Dois
livros que podem ajudar a entender o fenômeno: ‘A elite do atraso’, do
sociólogo brasileiro Jessé Souza, e ‘A formação da mentalidade submissa’, do
professor espanhol Vicente Romano.
Por Jadson
Oliveira – jornalista/blogueiro
O fator essencial na
formação do povo brasileiro são os 350 anos da escravidão negra - “o núcleo
explicativo de nossa formação” -, conforme ensina Jessé Souza, em ‘A elite do atraso’, um de seus últimos livros, onde procura
explicar os fundamentos da crise política atual que desembocou no golpe de
Estado de 2016.
“Por conta disso – diz ele -, até hoje, reproduzimos padrões de
sociabilidade escravagistas, como exclusão social massiva, violência
indiscriminada contra os pobres, chacinas contra pobres indefesos que são
comemoradas pela população, etc”.
Daí eu
recorrer aos seis estudos para tentar entender “a grande façanha da direita (ou
do PODER)”, como me referi na primeira parte do artigo, ao fazer um negro votar
num Bolsonaro da vida; ou fazer um pobre votar num milionário, ou o oprimido
votar no opressor, ou o cara optar “livremente” pela defesa dos interesses que
não são os seus.
São
centenas de anos de história, de formação cultural, servindo de adubo, de caldo
de cultura, para chegarmos à tragédia atual, com grande parcela da população,
inclusive dos setores populares, incensando uma candidatura presidencial que
exala ódio e violência (fascismo) por todos os poros. Além de comprometida com
tudo o que há de antipopular e antinacional.
A
influência desta nódoa escravagista, no entanto, foi substituída nos estudos de
nossa formação por teorias como o patrimonialismo (herdado dos portugueses e
restrito à corrupção apenas no Estado e nunca no mercado) e o populismo (a
estigmatização das camadas populares e seus líderes), segundo Jessé Souza.
Ele
desbanca tais teorias, apesar delas terem dominado soberbamente o pensamento da
academia e intelectualidade do país desde o início do século passado e serem
hegemônicas até hoje no imaginário dos brasileiros. Tais teorias – desprovidas
de base científica, na avaliação de Jessé – são reforçadas no dia a dia dos
brasileiros, especialmente através da mídia hegemônica.
Seus
principais mentores foram Gilberto Freyre, Sérgio Buarque de Holanda e Raymundo
Faoro, acatados até hoje tanto no espectro político à direita (o que seria
óbvio) como à esquerda (o que seria surpreendente).

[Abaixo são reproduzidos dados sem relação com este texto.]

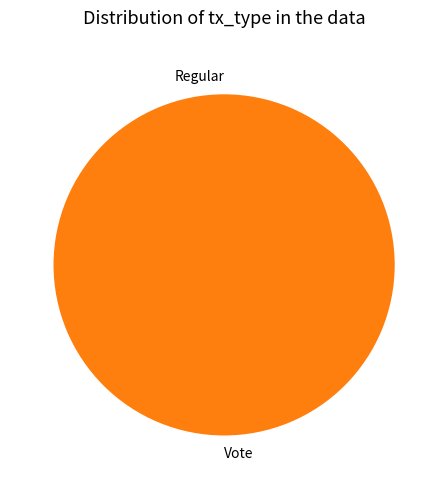

True or false: Regular accounts for 1% of the total.

False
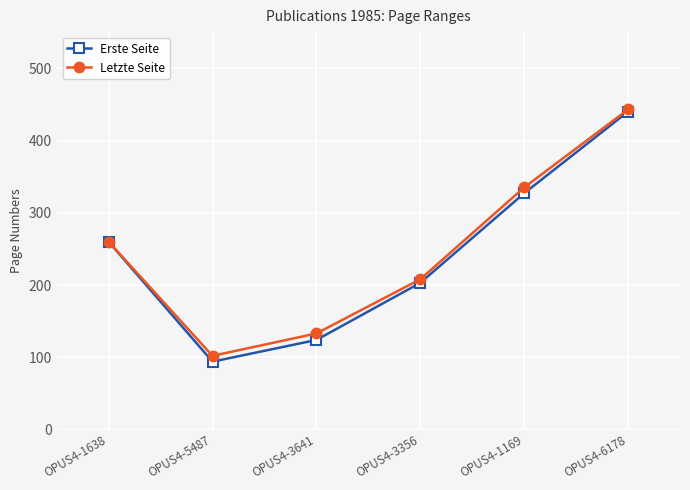

True or false: Letzte Seite has more than 0 points higher than both neighbors.

False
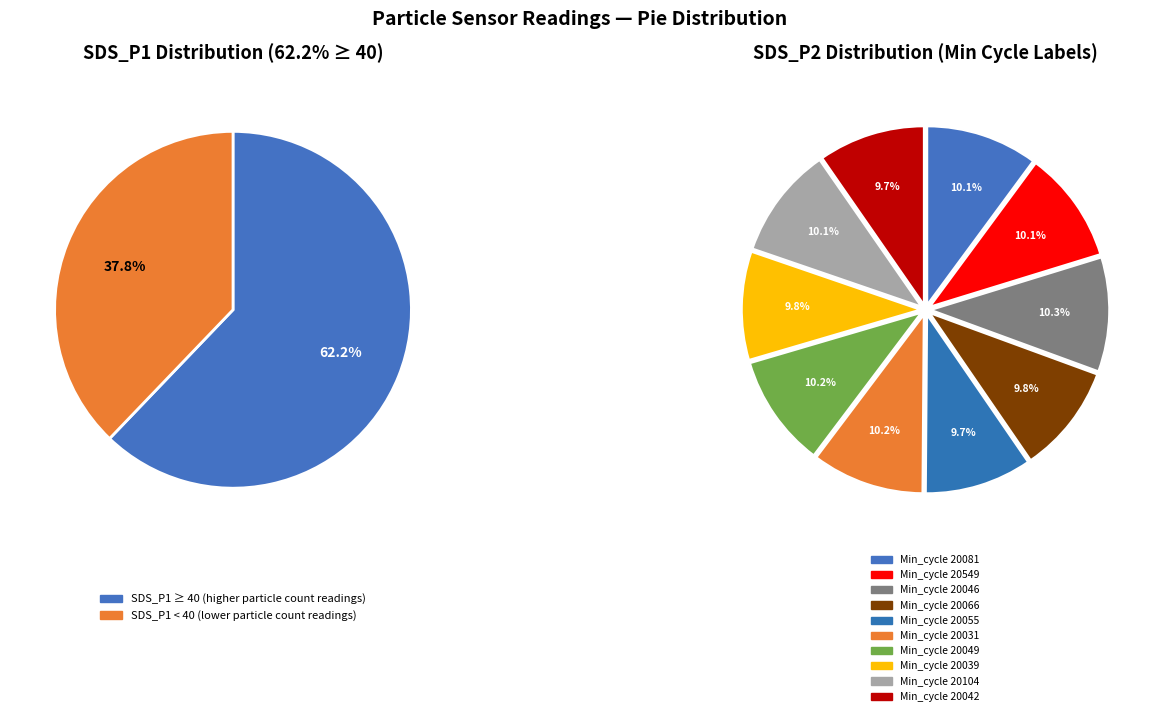

What percentage is NOT represented by 20104?

90.0%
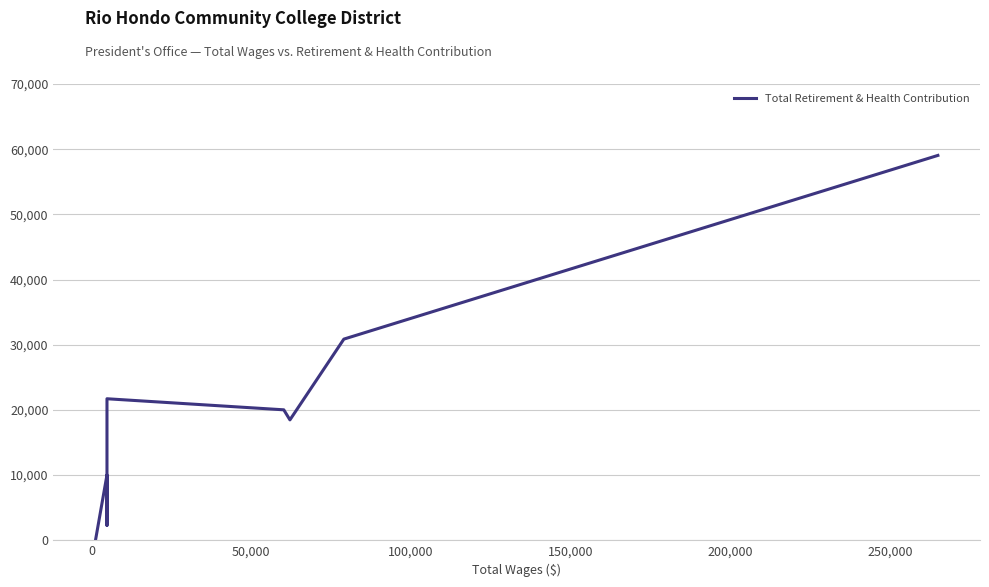

What is the difference between the maximum and minimum values?

59045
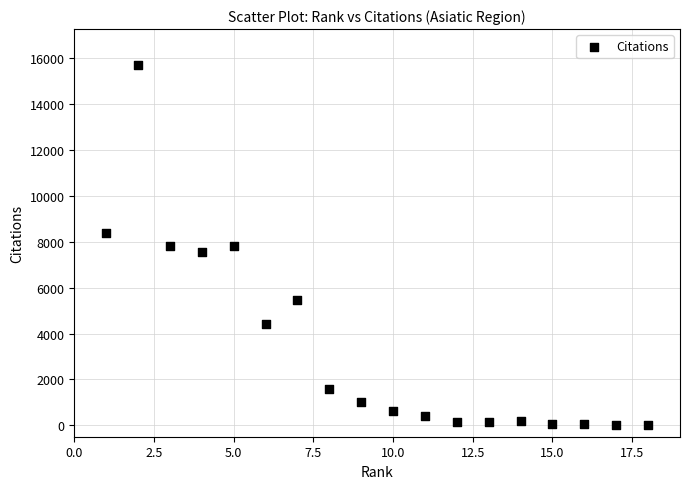

What is the range of Y values (max minus min)?

15704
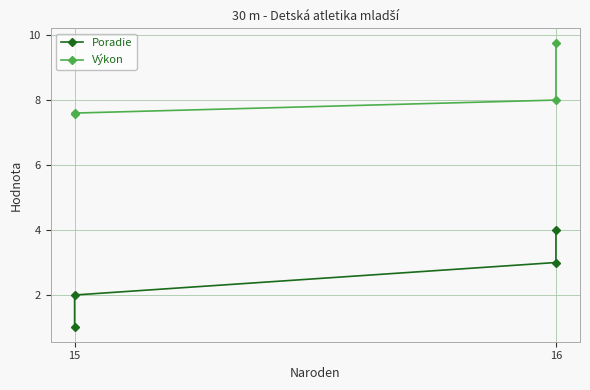

Reading right to left, what are all the values shown in this chart?

Poradie: 4.0	3.0	2.0	1.0
Výkon: 9.8	8.0	7.6	7.6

“A classe poderosa nunca se
apresenta de cara descoberta”
Outro
livro que ajuda a entender o que chamo “a grande façanha do poder” - as pessoas
adotarem ideias e posições contrárias ao seu próprio interesse, ou no caso
específico: trabalhador, mulher, gay, pobre ou negro votar em Bolsonaro - é ‘A
formação da mentalidade submissa”, de Vicente Romano, uma das grandes
autoridades europeias no estudo da Comunicação.
Como o
título indica, o professor espanhol mostra, didaticamente, como os donos do
mundo e da “verdade” trabalham, conscientemente, para formar (e deformar) a
cabeça das pessoas, através da manipulação da mídia hegemônica, do sistema
educacional (ele destaca em especial o ensino da Economia), da publicidade e
das religiões.
Não há
edição brasileira. Conheci o livro numa edição venezuelana e depois, através da
Internet, numa de Portugal.
Com
muita satisfação, encerro meu artigo passando a palavra a Valdimiro Lustosa, meu velho
companheiro de lutas democráticas e sindicais na Bahia, que me comentou sobre o
livro num email de agosto do ano passado:
“Estou em Portugal, exatamente em
Lisboa. Há poucos dias acessei o facebook e vi um comentário seu sobre o
livro A Formação da Mentalidade Submissa, de autoria do espanhol Vicente
Romano. Fui a uma livraria e comprei-o. Já li.
De fato, ele traça uma radiografia das
mentalidades do povo e diz sem meias palavras o papel que a mídia exerce nas
pessoas, persuadindo-as, pregando notícias bombásticas e ocultando os fatos
reais. Por outro lado, traça um perfil do papel das igrejas (um câncer com seus
dogmas - comentário meu).
Enfim, um excelente livro. Mostra o
porquê as pessoas são envolvidas pelas notícias.
Diz o autor (a edição é portuguesa) que a história demonstra que a classe poderosa nunca se apresenta de cara descoberta. Cobre-se com o manto das religiões, do patriotismo e do bem comum. A burguesia proclama como coisa boa para todos o que somente é bom para ela. É o que está acontecendo, por exemplo, no Brasil”.